In my practical experience, when one of my apps hits swap, the whole system becomes distressed. It is not isolated to the 'offender'.
You can of course avoid swap, but with your OS doing overcommit on memory allocations, you are just inviting a completely different way of failing and that too is hard to manage. You end up having to know a lot about your deployment environment and ring-fence memory between components and manage their budgets. If you want to have both app code and cache on the same node - and that's a central tenet of groupcache - then you have to make sure everything is under-dimensioned because the needs of one cannot steal from the other; your cache isn't adaptive.
That's why I built a system to do caching centrally at the OS level.
I hope someone like Brad is browsing here and can make some kind of piecing observation I've missed.
That's rather common. If swapping can harm your application, than don't swap. On a machine where slowdown is tolerable (temporarily, on a desktop), swap is fine. On a machine whose entire purpose is to serve as a fast cache in front of slow storage, swapoff and fall back to shedding or queuing requests at the frontend.
That is my experience as well. In my thought experiment the 'offender' would be a server instance, not a process running among other applications on a single machine. Applications that hit swap often have memory leaks, and hitting swap is then just a matter of time. Creating a cascading failure may be preventable however.
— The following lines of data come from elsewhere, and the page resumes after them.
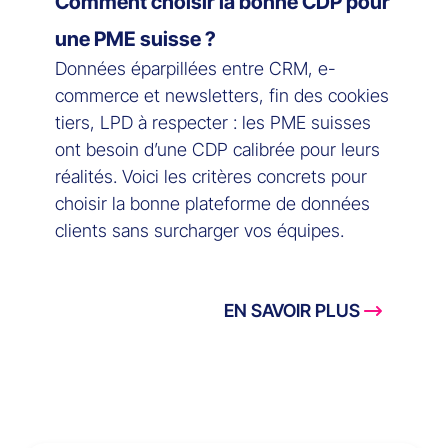
Comment choisir la bonne CDP pour
une PME suisse ?
Données éparpillées entre CRM, e-
commerce et newsletters, fin des cookies
tiers, LPD à respecter : les PME suisses
ont besoin d’une CDP calibrée pour leurs
réalités. Voici les critères concrets pour
choisir la bonne plateforme de données
clients sans surcharger vos équipes.
EN SAVOIR PLUS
It's a configurable limit. 64MB is just what he set the limit to for that particular group, that's what the "64<<20" in the NewGroup call is for. You could configure it to use many gigabytes.
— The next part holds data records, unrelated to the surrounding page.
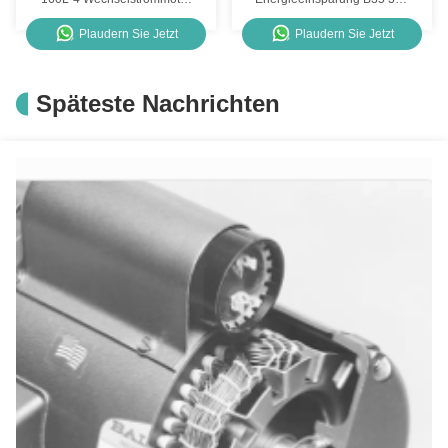
mit 380V Eichhörnchenkäfig
4HP Wechselstrommotor
Plaudern Sie Jetzt
Plaudern Sie Jetzt
Wechselstrommotor
Asynchronmotor 3 Phase
Späteste Nachrichten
The fact it doesn't have cache expiration times or inc/dec discards it as memcache replacement, at least for me. Well, and the fact that only go is supported at the moment.
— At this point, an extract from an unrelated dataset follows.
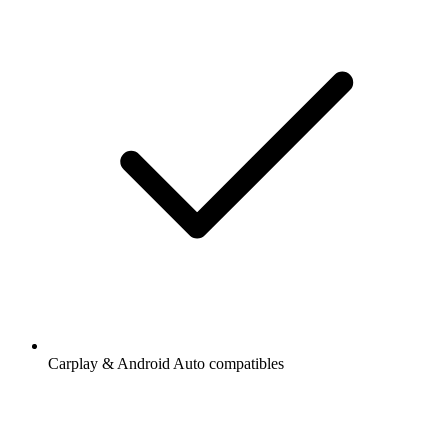
Carplay & Android Auto compatibles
How does its sharding by key algorithm work and how does it handle adding new peers? I was looking for at in the source, but couldn't find anything related to it.
I'm a bit confused about how you use this system with immutable keys. At face value it's a great idea, but I need a simple example of how's it is used to say retrieve a piece of data, then later update that to a new value.
Is this anything like how vector clocks are used, where the client uses the clocks to figure out which is the right state in a distributed system?
The use-case for which this was originally designed was a download server: the values were chunks of files, each of which gets its own unique identifier. If you want to update a file, you simply create a new file for your new version, and point clients at it instead of the old version.
I like the idea, but it seems like it would make deployment a pain. How do I spin up a new server without rebalancing and/or restarting the world? Not to mention that now when I do need to restart the world, I can't do so without also clearing my cache.
* it often doesn't recover from network partitions. Symptoms include both sides of the partition never merging, and deadlocks. Recovering requires rebooting the entire cluster at once. Due to their locking strategy, a rolling reboot of the cluster isn't enough.
*some of the developers didn't seem to demonstrate understanding of races, or distributed systems. When I reported racing bugs, they asked if I could attach reliable unit tests.
Values stored are immutable, and expire when they are no longer used. There is no concept of a TTL.
> How do you set the maximum size of the process's cache?
The cache is broken into a set of named groups, each with their own separate cache and cache-filling method. The size of each group's cache is set when created via NewGroup[1].